Judge in Collusion Case: Silicon Valley Was Afraid of Steve Jobs

Steve Jobs Introduces iCloud Storage System At Apple's Worldwide Developers Conference
Bloomberg—Bloomberg via Getty Images Steve Jobs, CEO of Apple Inc., unveils the iCloud storage system at the Apple Worldwide Developers Conference 2011 in San Francisco on Monday, June 6, 2011.

Jobs was the central figure in tech companies' collusion over hiring policies, a district court judge said Friday

Silicon Valley feared late Apple CEO Steve Jobs before his death in 2011, a judge in a collusion lawsuit brought against Apple and three other top tech companies said Friday.

The suit was brought on behalf of 64,000 tech workers against Apple, Google, Intel and Adobe for allegedly agreeing not to poach each other’s employees, a precedent that some say was set after Jobs reached a no-poaching deal for Pixar.

That deal became the model for all the tech companies, said Judge Lucy Koh. Silicon Valley companies’ “fear of and deference to” Jobs was a large reason for the willingness of other tech companies to join in the alleged conspiracy in which major players are said to have agreed not to hire each others’ employees, the Financial Times reports.

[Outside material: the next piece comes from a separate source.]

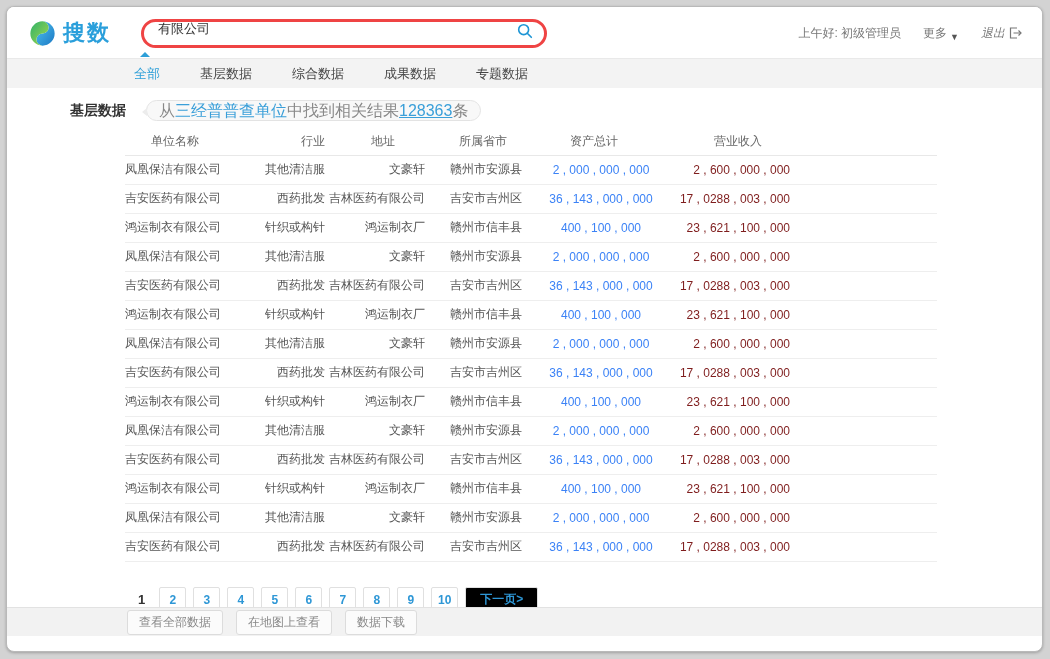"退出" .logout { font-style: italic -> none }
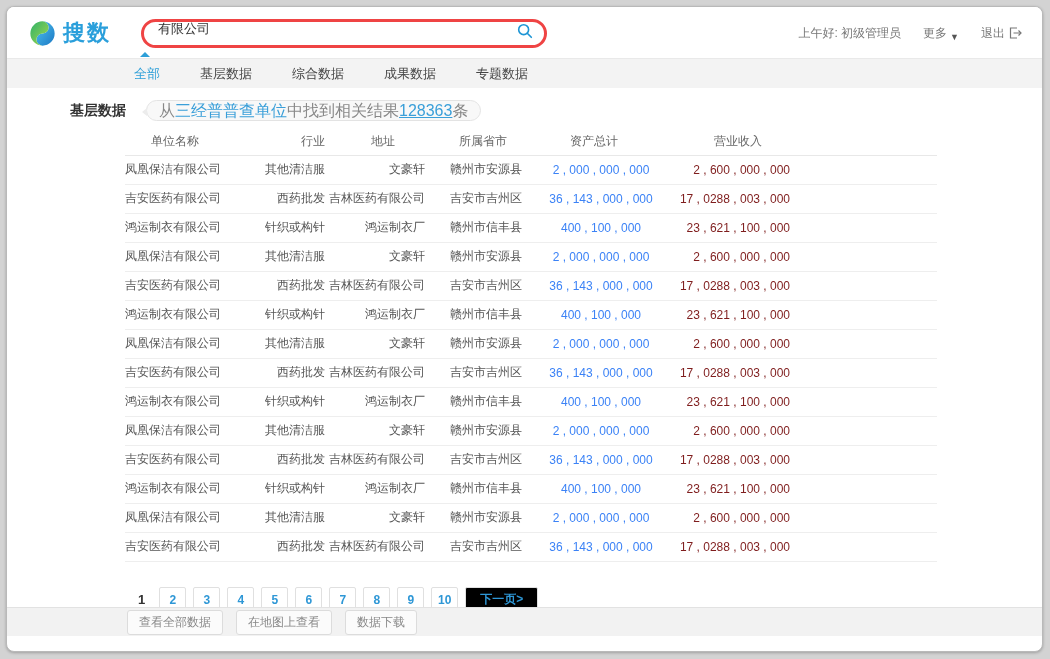"查看全部数据" .footer-bar { bottom: 15px -> 0 }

“There is compelling evidence that Steve Jobs … was a, if not the, central figure in the alleged conspiracy,” Koh wrote as she rejected a proposed $324.5 million settlement in the case.

Google co-founder Sergey Brin was more succinct. He was quoted as saying, “I think Mr. Jobs’ view was that people shouldn’t piss him off. And I think that things that pissed him off were — would be hiring, you know — whatever.”